Leaving a Legacy: Jaison Grimes ’02 Comes Back
Balance. Support. Friends. Family.
These are words that Dr. Jaison Grimes ’02 used repeatedly when talking about the University of Findlay and his time spent here as a student-athlete.
Grimes, one of seven members of his family to graduate from UF, and an assistant professor of clinical neurology with the Indiana University School of Medicine, was recently back on campus as the 2018 graduate commencement speaker, and continuously expounded on the many advantages of an academic background from the University. As an example, he said, when he went to medical school at The Ohio State University, he was among those who were educated as undergraduates at various Ivy League schools. Obviously, it was a competitive atmosphere. “I did better than they did,” he explained. “I remember thinking, ‘I went to Findlay.’” And that, he pointed out, was a big advantage.
Grimes comes from a long line of Oilers. Along with his father, a 1973 graduate of then Findlay College, whom he calls his biggest supporter aside from his wife, Jennifer, he is joined as UF alumni by a second cousin and four first cousins. The various members of the Grimes family who have walked through the Griffith Memorial Arch as UF graduates spans parts of four different decades, from the early 70s to the early 2000s. While some of them just “happened” to end up here, he said one cousin “felt the gravitational pull that seems to bring a lot of us here.” It’s a pull that many who come to UF know all too well. It feels like home.
Grimes credits his parents, Dowdy and Marcia Grimes, with giving him the opportunity to explore different avenues in life. “That’s the key,” he said. “There are plenty of smart people in the world, but if they don’t get the opportunity to use that intelligence, that’s half the battle.”
Grimes was also a member and captain of the men’s basketball team during his tenure as an Oiler, which only added to the extended family he is, as he said, so fortunate to be a part of. “We were and still are a close group,” he said of his former teammates. He added that the roots he put down at UF remain unbroken, and in fact, are very deep. “It might be one of them or someone else, but I literally talk to someone that went to UF every single day. The best decision I ever made besides marrying my wife was to come to school here, and I’d imagine my family feels the same way.”
During his commencement speech, Grimes echoed words of allegiance and affection for UF, and particularly for its students and growth in academics. He listed one-by-one all of the graduate programs that UF offers, and confessed that if they had all been offered when he was a student, the self-admitted lover of learning likely never would have left.
He also came back to the idea of balance when he explained to the sea of graduates in the Koehler Fitness and Recreation Complex that, because they have learned through college to balance family, work and the constant necessity of physical and mental stamina among other things, there is no doubt that, with the help of their education from UF, they will succeed in balancing their professional life going forward. He spoke about how he, as a neuroimmunologist, works in inpatient practice and outpatient practice; how he is a researcher, a collaborator and a passionate believer in working toward eradicating multiple sclerosis. In other words, he practices balance.
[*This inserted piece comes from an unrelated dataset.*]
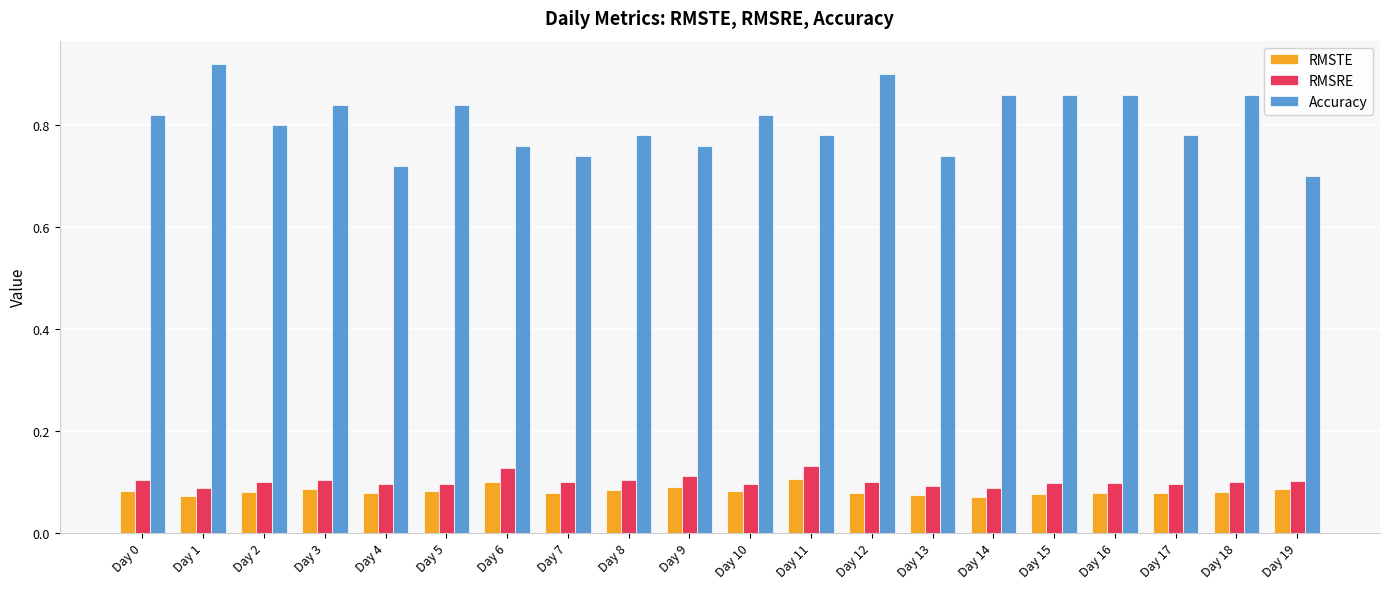

Which series has the largest total across all categories?

Accuracy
“You’re all a bunch of ninjas, a bunch of Jedi,” he reminded the graduates. “You are of value. And when you get out into the world, people will try and tell you that you’re not that important. Remember: you’re worth more than they try and make you feel.” Worth more, because they’re alumni of the University of Findlay.
And in that true Oiler spirit, the one that pulls students to Findlay and creates for them an extended family that they can call on for life, he let them know that if there was anything he could do for them, they could just let him know, and he would help them in any way he could.
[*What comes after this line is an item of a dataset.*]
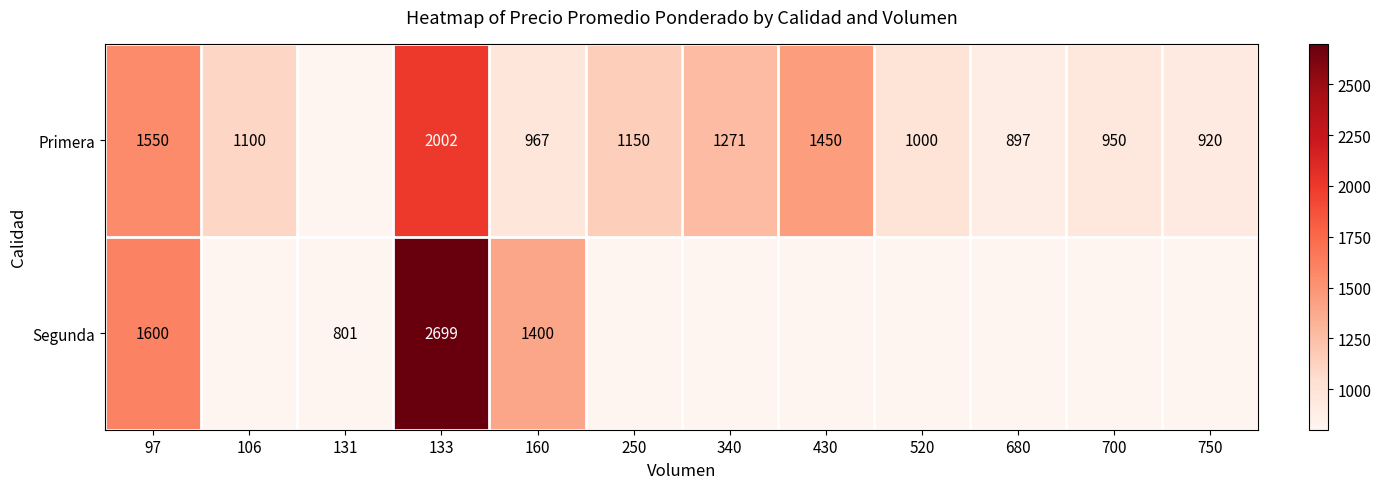

The value of Primera at 680 is 897. True or false?

True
That’s family. Grimes and other UF graduates have a very specific definition of the word.
Just a little less than a year ago, Grimes and his wife welcomed their son Lennox into the world, and, while it’s impossible to tell just yet, when it comes time for the boy to head off to college, there may be a pull too strong for him to ignore leading him directly through the Griffith Memorial Arch and back, like so much family before him.